The most optimistic forecast for Vietnam’s textile and apparel industry shows that the sector may recover from the second half of 2022 while another recovery scenario for the sector predicted a production normalization by the end of 2023, according to local insiders.
“The garment factories producing knitwear and basic clothes are running at full capacity and this situation would go on until July and August. That is a good signal for the industry,” said Le Tien Truong, General Director of the Vietnam National Textile and Garment Group (Vinatex).
Vinatex targets to gain export revenue of US$2.9 billion, equivalent to that of the pre Covid-19 level (2019). Export revenue of Hung Yen Garment Corporation is expected to grow 5-10% in 2021 compared to 2020. “Our orders come from the US (50% of total revenue), the EU and Japan,” Nguyen Xuan Duong, the company’s Chairman said.
In the first quarter of this year, Vietnamese textile and garment enterprises have received orders throughout the end of April 2021.
According to the General Department of Vietnam Customs, in the first three months, the industry’s export revenue stood at US$3.7 billion, up 18.3% against the same period of last year.
The increase was attributed to a surge of personal protective equipment (PPE) orders that flowed in from around the world.
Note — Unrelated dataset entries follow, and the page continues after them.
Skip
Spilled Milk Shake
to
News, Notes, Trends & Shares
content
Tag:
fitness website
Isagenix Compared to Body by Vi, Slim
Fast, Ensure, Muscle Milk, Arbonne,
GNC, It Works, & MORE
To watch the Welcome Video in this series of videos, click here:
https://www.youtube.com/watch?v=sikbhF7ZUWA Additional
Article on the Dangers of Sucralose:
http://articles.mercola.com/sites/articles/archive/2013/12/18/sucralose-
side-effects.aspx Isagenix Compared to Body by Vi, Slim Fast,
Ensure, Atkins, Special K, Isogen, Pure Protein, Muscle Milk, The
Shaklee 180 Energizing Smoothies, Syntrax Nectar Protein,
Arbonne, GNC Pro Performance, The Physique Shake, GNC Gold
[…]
Local manufacturers exported almost 1.2 billion masks through to December 2020 to North America, Europe and around Asia, according to Forbes.com.
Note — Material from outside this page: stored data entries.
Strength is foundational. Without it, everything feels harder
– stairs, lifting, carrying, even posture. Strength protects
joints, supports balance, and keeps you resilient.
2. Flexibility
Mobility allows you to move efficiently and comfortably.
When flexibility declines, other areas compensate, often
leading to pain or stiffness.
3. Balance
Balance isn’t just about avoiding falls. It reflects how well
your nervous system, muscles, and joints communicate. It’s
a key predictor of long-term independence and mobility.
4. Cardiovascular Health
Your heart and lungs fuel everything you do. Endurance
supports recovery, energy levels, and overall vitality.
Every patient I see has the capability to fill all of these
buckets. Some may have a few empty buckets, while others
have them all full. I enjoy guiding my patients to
Among the manufacturers, Vietnam Goods and Exports (VGE) is an example, which turned to making cloth face masks. “We made the decision to switch in early 2020, and sees an ongoing demand for the product,” VGE founder Anh Tran was quoted as saying.
“If vaccines are effective, you will probably see a drop-off in the wearing of masks near the end of 2021,” Anh said, “but from now until then, it is still a massive industry that just exploded overnight.”
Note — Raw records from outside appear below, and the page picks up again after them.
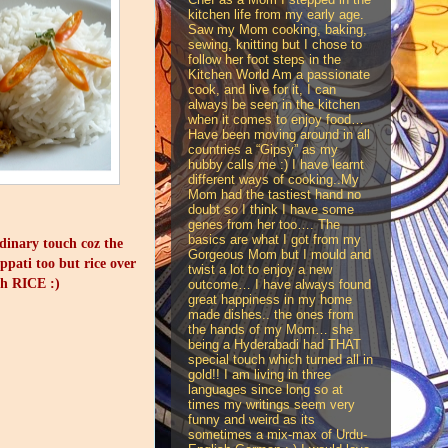
kitchen life from my early age.
Saw my Mom cooking, baking,
sewing, knitting but I chose to
follow her foot steps in the
Kitchen World Am a passionate
cook, and live for it, I can
always be seen in the kitchen
when it comes to enjoy food…
Have been moving around in all
countries a “Gipsy” as my
hubby calls me :) I have learnt
different ways of cooking..My
Mom had the tastiest hand no
doubt so I think I have some
genes from her too…. The
basics are what I got from my
rdinary touch coz the
Gorgeous Mom but I mould and
appati too but rice over
twist a lot to enjoy a new
th RICE :)
outcome… I have always found
great happiness in my home
made dishes.. the ones from
the hands of my Mom… she
being a Hyderabadi had THAT
special touch which turned all in
gold!! I am living in three
languages since long so at
times my writings seem very
funny and weird as its
sometimes a mix-max of Urdu-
Vietnam has definitely become a shining star in the global PPE trade in 2020 because prior to that most PPE was manufactured in China or the US, Anh added.
Goal for 2021
The industry is projected to reach export turnover of US$39 billion this year. To fulfill the target, local businesses are expected to expand to more markets, taking advantage of the free trade agreement (FTAs) of which Vietnam is a signatory.
Vinatex’s leader said that in order to take advantage of the tariff reduction from FTAs, they need to prove the their products originate is from Vietnam or other FTA members. This is in line with the rule of “yarn forward” as required by the Comprehensive and Progressive Agreement for Trans-Pacific partnership (CPTPP) and the EU-Vietnam FTA.
In 2020, Vietnam’s textile and garment exports dropped by 10.5%, reaching US$35 billion. While the total world demand decreased by more than 22% from US$740 billion to US$600 billion and all textile and garment manufacturing countries saw a decrease of 15-20%, the figure of Vietnam was still much lower than the general level.
“The sector has suffered the decline for the first time after 25 years penetrating the global market,” Truong said.